Minister for Italians in the World
- In office 10 May 1994 – 17 January 1995
- Prime Minister: Silvio Berlusconi

Personal details
- Born: 6 May 1934 Sassari, Kingdom of Italy
- Died: 17 October 2021 (aged 87) Rome, Italy
- Party: MID (1995-1996); Italian Renewal (1996-2002);
- Relatives: Luigi Berlinguer (brother); Mario Berlinguer (uncle); Enrico Berlinguer (cousin); Giovanni Berlinguer (cousin); Bianca Berlinguer (first cousin once removed);
- Education: Sapienza University of Rome
- Profession: Diplomat

= Sergio Berlinguer =

Italian diplomat and politician (1934–2021)

Sergio Berlinguer (/it/; 6 May 1934 – 17 October 2021) was an Italian diplomat who served as state minister in the first cabinet of Silvio Berlusconi.

==Biography==
===Early life and education===
Berlinguer was born in Sassari on 6 May 1934, younger brother of Luigi Berlinguer and cousin of Enrico Berlinguer. He held a law degree from Sapienza University of Rome.

===Career===
Berlinguer began his career at the ministry of foreign affairs in 1959. He headed its press office. He worked at the Italian Embassy in London from 1962 to 1970..
He served as the general manager of the emigration department of the foreign ministry from 1983 to 1985 and was appointed diplomatic advisor to the Italian President Francesco Cossiga in 1985.

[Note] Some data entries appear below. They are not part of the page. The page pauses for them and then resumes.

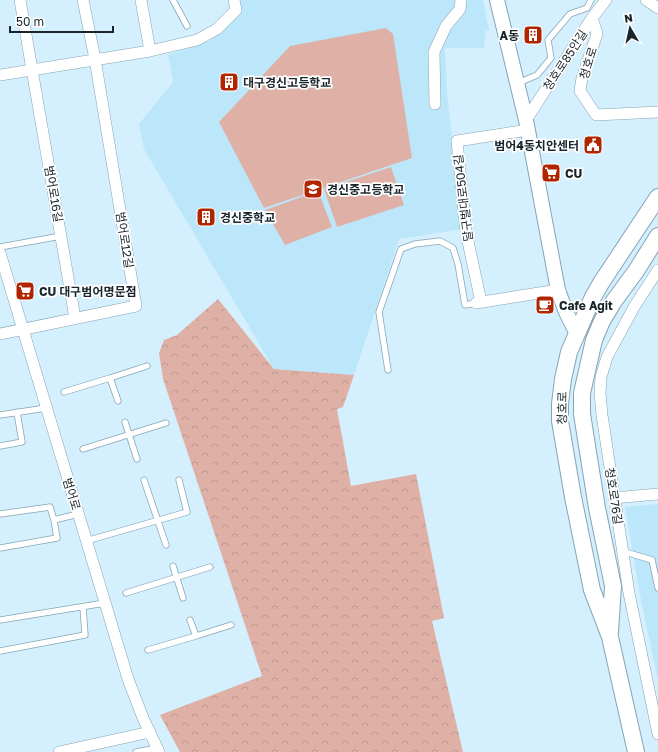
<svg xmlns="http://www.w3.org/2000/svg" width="658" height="752" font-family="'Golos Text','Noto Sans KR',sans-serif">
	<defs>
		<pattern id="forest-crowns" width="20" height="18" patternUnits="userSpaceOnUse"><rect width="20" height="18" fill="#dfb1a6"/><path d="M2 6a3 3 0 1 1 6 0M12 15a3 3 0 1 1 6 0" fill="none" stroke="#bf988f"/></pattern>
	</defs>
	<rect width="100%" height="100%" fill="#d4effd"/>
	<path fill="#bce6fa" d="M237,0H483L489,30L486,31L484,48H445L447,92L462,229L399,239L354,375L274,369L144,149L139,124L173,82L168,55L212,40L239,13Z
		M658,504V680L639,590L625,507Z"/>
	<path fill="url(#forest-crowns)" d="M218,299L274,369L354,375L343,407L337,409L351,486L416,474L444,618L432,621L463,752H180L160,715L262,676L163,379L159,353L164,340L177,335Z"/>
	<path fill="#dfb1a6" d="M386,28L393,34L412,158L264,208L219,122L290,46Z
		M391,167L404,205L337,227L324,189Z
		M318,191L332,227L285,245L265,210Z"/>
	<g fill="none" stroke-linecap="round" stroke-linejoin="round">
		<defs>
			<path id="service" d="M173,0L187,26
				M518,83L537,75L551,58L548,40L570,14L587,8L591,0
				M0,247L61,236
				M388,370L379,312L401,249L415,244L440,241L453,248L458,264L465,305L476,303
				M110,378L147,366
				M64,392L110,378L118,401
				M0,415L46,408
				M125,422L137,459
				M0,446L22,442L17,412
				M83,449L166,423
				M144,480L166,545
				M0,514L50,507L54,520L78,514
				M86,541L187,512L179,480
				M0,548L57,538L54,520
				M622,551L652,560L658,588
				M173,566L183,598
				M126,593L210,567
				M0,620L105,603
				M196,636L231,625
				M148,650L196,636L190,620
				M0,651L85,635L83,607
				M136,752L157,748"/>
			<path id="minor" d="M20,0L75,318
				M141,0L150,51
				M646,0L658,8
				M592,18L597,34L582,78L580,91L596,115L658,112
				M0,75L150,51L197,40L217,29L236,10L234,0
				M435,104L434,52L446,26L460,9L461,0
				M526,120L592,18L606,0
				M0,253L128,679L143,718L159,752
				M658,270L634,307L607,357L601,377L600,393L602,415L629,593L658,734
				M481,302L466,232L457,141L528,130
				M476,303L558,290
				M0,334L136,306L95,59L83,0
				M614,498L658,494
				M59,752L150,732"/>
			<path id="tertiary" d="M497,0L526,120L558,290L566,312L577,334"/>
			<path id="secondary" d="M610,632L613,586L597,508L588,452L582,414V393L594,340L602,321L614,301L636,271L658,236
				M636,752L610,637L592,590L573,497L560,421V404L563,379L569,352L592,299L601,283L658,197"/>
		</defs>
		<use href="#service" stroke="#85a5b4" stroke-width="7"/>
		<use href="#minor" stroke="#85a5b4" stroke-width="12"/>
		<use href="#tertiary" stroke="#85a5b4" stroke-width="16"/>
		<use href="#secondary" stroke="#85a5b4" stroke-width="18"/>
		<use href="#service" stroke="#fff" stroke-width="5.5"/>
		<use href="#minor" stroke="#fff" stroke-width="11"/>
		<use href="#tertiary" stroke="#fff" stroke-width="14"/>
		<use href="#secondary" stroke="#fff" stroke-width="16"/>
	</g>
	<defs>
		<symbol id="building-square" viewBox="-11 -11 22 22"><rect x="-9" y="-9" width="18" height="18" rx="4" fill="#b02400" stroke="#fff"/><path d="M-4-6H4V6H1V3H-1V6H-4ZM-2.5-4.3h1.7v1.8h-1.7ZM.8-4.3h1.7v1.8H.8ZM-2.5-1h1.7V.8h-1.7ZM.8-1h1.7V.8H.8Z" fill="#fff"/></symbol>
		<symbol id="civic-square" viewBox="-11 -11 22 22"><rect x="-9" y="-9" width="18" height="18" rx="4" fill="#b02400" stroke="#fff"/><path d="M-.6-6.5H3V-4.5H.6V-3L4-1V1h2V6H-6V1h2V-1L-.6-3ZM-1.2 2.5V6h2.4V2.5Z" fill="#fff"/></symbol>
		<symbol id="supermarket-square" viewBox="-11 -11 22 22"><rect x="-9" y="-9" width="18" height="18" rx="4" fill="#b02400" stroke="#fff"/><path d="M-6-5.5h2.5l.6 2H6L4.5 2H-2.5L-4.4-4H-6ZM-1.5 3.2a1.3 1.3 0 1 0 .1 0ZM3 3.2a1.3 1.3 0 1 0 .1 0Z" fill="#fff"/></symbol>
		<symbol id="school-square" viewBox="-11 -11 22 22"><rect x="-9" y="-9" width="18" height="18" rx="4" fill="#b02400" stroke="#fff"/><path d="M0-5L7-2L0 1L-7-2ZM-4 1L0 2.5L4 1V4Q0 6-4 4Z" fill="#fff"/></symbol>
		<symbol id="cafe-square" viewBox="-11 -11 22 22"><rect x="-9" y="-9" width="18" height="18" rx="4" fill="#b02400" stroke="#fff"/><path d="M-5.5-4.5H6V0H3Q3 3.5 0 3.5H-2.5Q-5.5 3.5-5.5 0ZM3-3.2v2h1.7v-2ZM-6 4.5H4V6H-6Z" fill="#fff"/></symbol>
	</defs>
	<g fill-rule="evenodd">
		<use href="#building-square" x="522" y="24" width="22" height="22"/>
		<use href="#building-square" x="218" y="71" width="22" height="22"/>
		<use href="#civic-square" x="582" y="134" width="22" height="22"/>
		<use href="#supermarket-square" x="540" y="162" width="22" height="22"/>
		<use href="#school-square" x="302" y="178" width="22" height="22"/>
		<use href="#building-square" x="195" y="206" width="22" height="22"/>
		<use href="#supermarket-square" x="14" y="280" width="22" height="22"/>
		<use href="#cafe-square" x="534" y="294" width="22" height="22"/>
	</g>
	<g text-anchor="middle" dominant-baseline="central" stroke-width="3.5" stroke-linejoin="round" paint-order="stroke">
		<g font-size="12" font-weight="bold" fill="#18252b" stroke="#fff" text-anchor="start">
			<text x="519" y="35" text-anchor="end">A동</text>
			<text x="243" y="82">대구경신고등학교</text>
			<text x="579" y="145" text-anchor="end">범어4동치안센터</text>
			<text x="565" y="173">CU</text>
			<text x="327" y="189">경신중고등학교</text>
			<text x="220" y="217">경신중학교</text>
			<text x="39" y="291">CU 대구범어명문점</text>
			<text x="559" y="305">Cafe Agit</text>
		</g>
		<g font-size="12" fill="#18252b" stroke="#fff">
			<text transform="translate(565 60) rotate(-57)">청호로85안길</text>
			<text transform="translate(588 63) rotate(-73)">청호로</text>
			<text transform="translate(54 194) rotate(80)">범어로16길</text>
			<text transform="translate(463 198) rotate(-97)">달구벌대로504길</text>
			<text transform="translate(125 240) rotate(81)">범어로12길</text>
			<text transform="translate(562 408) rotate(-89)">청호로</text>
			<text transform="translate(72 494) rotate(73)">범어로</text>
			<text transform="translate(614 496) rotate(81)">청호로76길</text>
		</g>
	</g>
	<g transform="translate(630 28) rotate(351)" stroke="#ffffff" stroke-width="3" paint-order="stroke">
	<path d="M0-3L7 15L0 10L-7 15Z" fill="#18252b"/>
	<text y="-6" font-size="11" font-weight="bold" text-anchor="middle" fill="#18252b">N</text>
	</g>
	<path d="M10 26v6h103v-6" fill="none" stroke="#18252b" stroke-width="2"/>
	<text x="16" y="26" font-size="12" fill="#18252b" stroke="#ffffff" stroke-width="3" paint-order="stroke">50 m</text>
</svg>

Then he became the secretary general and spokesman for the Italian presidency and served in the post until 1992. He was appointed state minister to the first cabinet of Silvio Berlusconi in 1994 and remained in office until 1995. He was also the member of the council of state. In 1996, Berlinguer's movement, Movimento Italiano Democratico (MID), joined Rinnovamento Italiano which in turn was part of the Ulivo coalition for the general elections in 1996.

===Other roles and death===
A member of the Italian Aspen Institute, Berlinguer died in Rome on 17 October 2021, at the age of 87.

==Awards and honors==
 Order of Merit of the Italian Republic 1st Class / Knight Grand Cross – 16 January 1988

 Order of Pope Saint Sylvester, Vatican.